The house collapsed with a roar and all was plunged into darkness. He stood there, for an eternity, wondering if death had claimed him. Eventually a match flared, and lit the space. He was seated again, at his kitchen table in the middle of a vast void. The red-eyed man was sitting across from him, hands cupped around a cigarette as he tried to light it, shielding it against a terrible wind that Charles could not feel at all. The nasty man’s clothing whipped at the edges, and he leaned in his chair to avoid being blown away entirely. He grinned at Charles, insolent, infinitely patient. “Sorry ‘bout the cat. He ain’t a tame lion, you know.”
Charles considered him. Came to a conclusion. “Doesn’t seem like the side you’re usually on.”
The man leaned back and took a drag on the cigarette. “Sides? I haven’t got a side, except my own. What did the universe ever do for me, that I should care one bit about what happens to it? He and I are walking side by side, for a time. But I’m the walkin’ dude, and I’ll ramble on long after he’s gone.”
Charles nodded. “You have a counter-offer, then?”
The man leaned forward, and his cigarette went out. There was no light in that space, but still Charles could see his eyes. Perfectly red, illuminated from within, peering at him. “No offers, no covenants. Just some advice for the future, my man. Sometimes in the game of life, the only thing you can do is flip the board.” The eyes blinked closed, and he was alone in the darkness. Perfectly alone.
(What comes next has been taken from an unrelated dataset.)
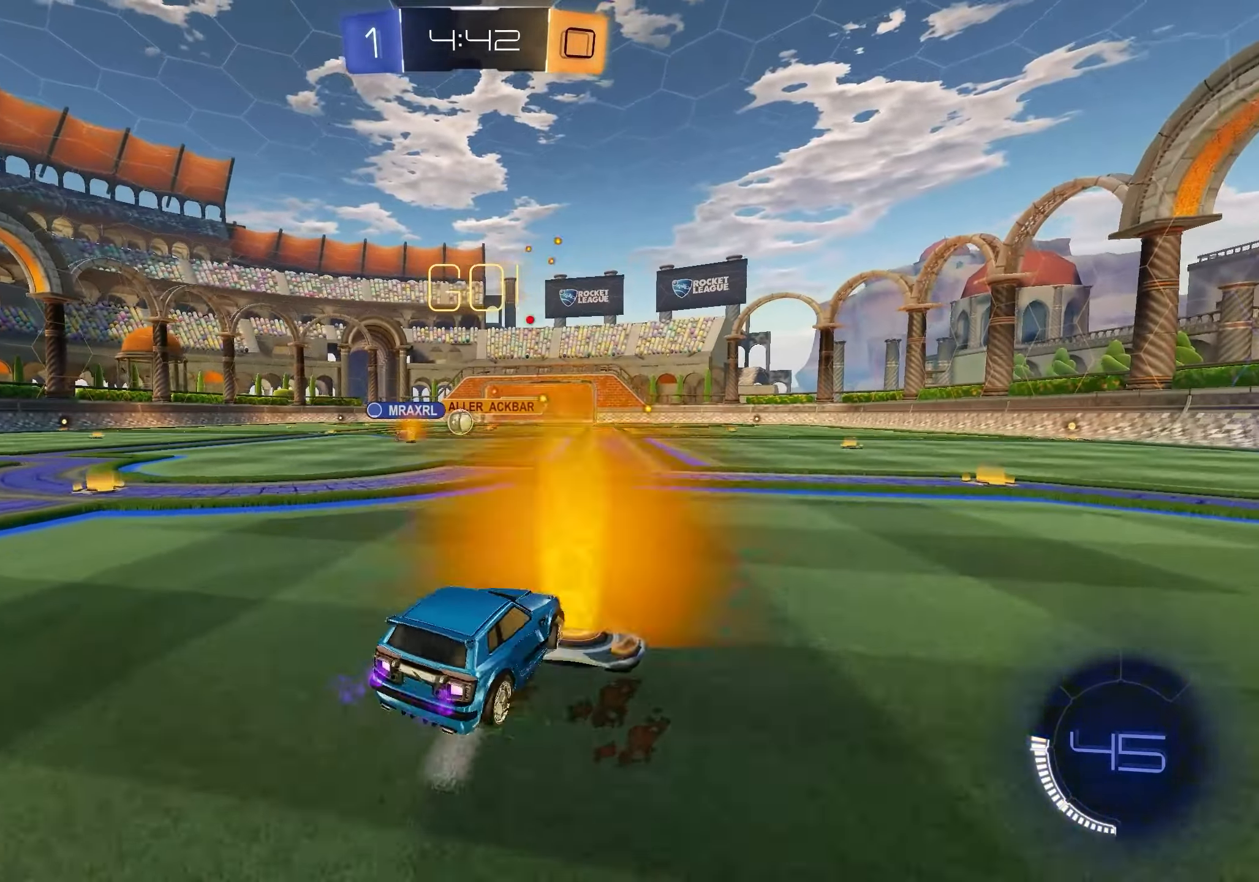
{"buttons": ["R2"], "left_stick": "center", "right_stick": "center", "events": [[200, "left_stick", "center"]]}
He woke with a start to find Captain Kitchener hammering on the door to his office. Scrambling off the field-cot he’d had brought in, he opened the door. The Captain saluted smartly. “Sir! Reports from the field. Movement out of St. Renaud. We don’t know what. There was a- a wave of fire, every unit we had east of Copernica is just gone-”
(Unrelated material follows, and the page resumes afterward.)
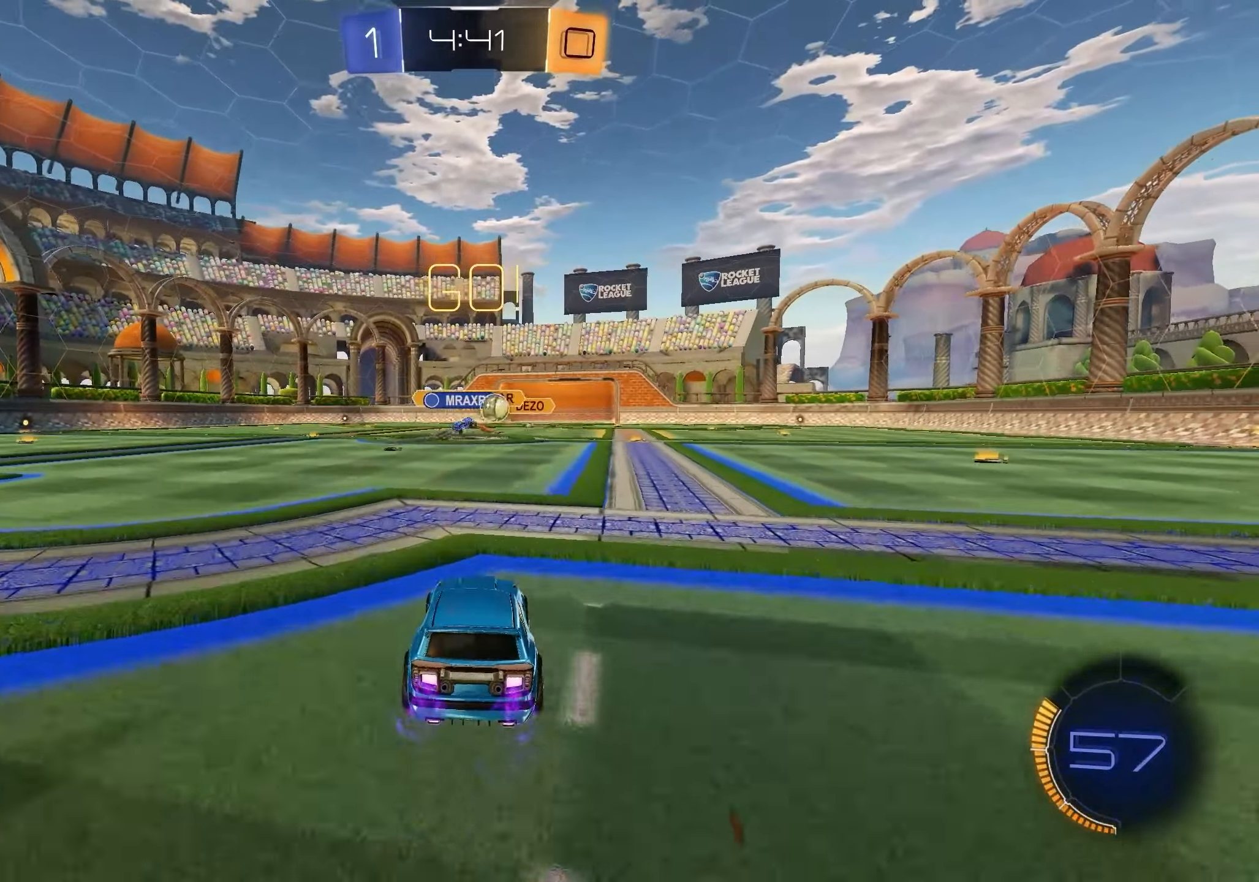
{"buttons": ["R2"], "left_stick": "right", "right_stick": "center", "events": [[200, "left_stick", "right"]]}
Charles cut him off, “Call Redman AFB, scramble the bomb wing. Get any fighter coverage we have left into the air. I want every unit on alert along the 70 corridor. Armor on the roads, infantry dug in at the overpasses. He’s a god but his army still has wheels, Captain. You see anything coming West on 70, you shoot them.” He stood up, and looked up at the stadium, now one part refugee-camp, one part military C&C hub. It looked… different, he thought. Taller, more baroque. Like an old Roman colosseum. As quickly as the thought entered his mind, it vanished.
The captain stared at him in concern. “Sir! That’s a civilian road in the middle of the country! Three days ago you talked about a holy war. Two days ago you ordered a massacre of these aliens. Now you’re talking about shooting our citizens. We can’t do that, Colonel.”
The colonel shook his head. “No, captain, they’re his citizens now, and they just shot first. We defend ourselves, and this city, or we die. Maybe the whole world dies. He’s coming this way and I don’t know what he wants, but death means nothing to him and he intends to use my kids to get his way. He’ll kill the rest of us regardless. Do you trust that jumped up jungle cat, after what his men did to yours two nights ago?”
The captain considered. “No sir, I don’t. But how can we fight him? He just blew away satellites, sir. From a standing start on the ground.”
The Colonel finished his thought, striding towards the communications building. “We can stick in his throat, Captain. We can make him work for it. Get me NMO on the phone.”